● WHAT YOU HAVE TO DO: Nothing but the lines from the one with "right eye: (684, 226)" through the last line of the data should be restated, each word for word.

(EXCERPTED DATA Opens)

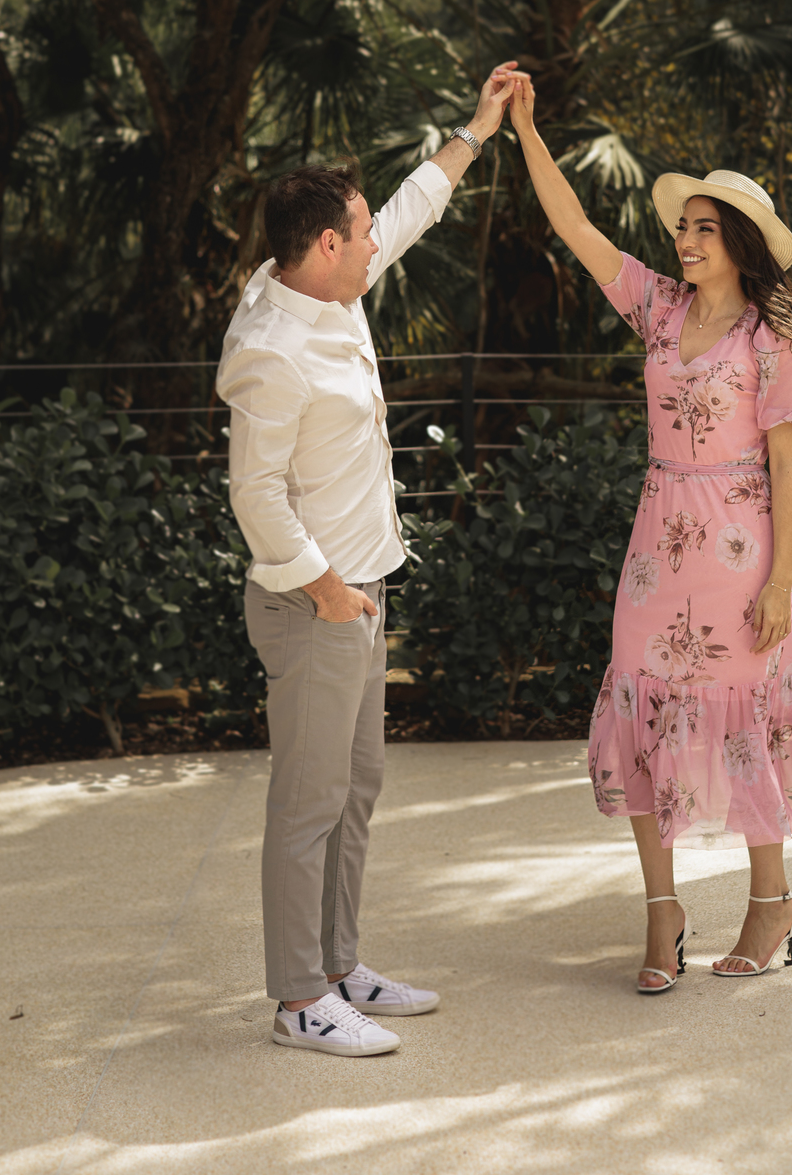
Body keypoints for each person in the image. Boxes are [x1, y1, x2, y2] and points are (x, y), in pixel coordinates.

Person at [507, 76, 792, 991]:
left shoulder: (769, 341)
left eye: (706, 228)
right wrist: (526, 132)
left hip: (741, 553)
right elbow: (579, 231)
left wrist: (782, 581)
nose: (687, 238)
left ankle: (772, 901)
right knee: (640, 702)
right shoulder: (659, 307)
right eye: (684, 226)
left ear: (739, 244)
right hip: (657, 544)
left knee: (751, 720)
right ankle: (661, 916)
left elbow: (788, 468)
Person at [217, 64, 518, 1057]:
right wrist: (329, 590)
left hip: (358, 593)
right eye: (360, 232)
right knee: (309, 804)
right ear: (325, 246)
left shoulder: (329, 290)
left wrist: (476, 130)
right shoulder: (273, 347)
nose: (375, 241)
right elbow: (255, 495)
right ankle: (301, 999)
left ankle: (341, 969)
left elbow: (410, 208)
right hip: (316, 606)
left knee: (356, 788)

(EXCERPTED DATA Closes)

● ANSWER SPACE:
right eye: (684, 226)
left ear: (739, 244)
right hip: (657, 544)
left knee: (751, 720)
right ankle: (661, 916)
left elbow: (788, 468)
Person at [217, 64, 518, 1057]:
right wrist: (329, 590)
left hip: (358, 593)
right eye: (360, 232)
right knee: (309, 804)
right ear: (325, 246)
left shoulder: (329, 290)
left wrist: (476, 130)
right shoulder: (273, 347)
nose: (375, 241)
right elbow: (255, 495)
right ankle: (301, 999)
left ankle: (341, 969)
left elbow: (410, 208)
right hip: (316, 606)
left knee: (356, 788)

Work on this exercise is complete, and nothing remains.